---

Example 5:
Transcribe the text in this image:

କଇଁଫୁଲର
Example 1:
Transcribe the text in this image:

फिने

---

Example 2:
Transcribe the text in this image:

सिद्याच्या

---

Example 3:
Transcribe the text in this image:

==============================

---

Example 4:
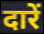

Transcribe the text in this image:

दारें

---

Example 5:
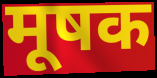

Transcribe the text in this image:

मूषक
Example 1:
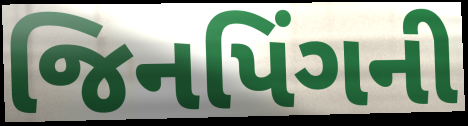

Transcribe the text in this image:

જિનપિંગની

==============================

■ TASK OBJECTIVE ■
Only the number is wanted: how many lines in the listing hold "Example"?

■ EXERCISE ANSWER ■
7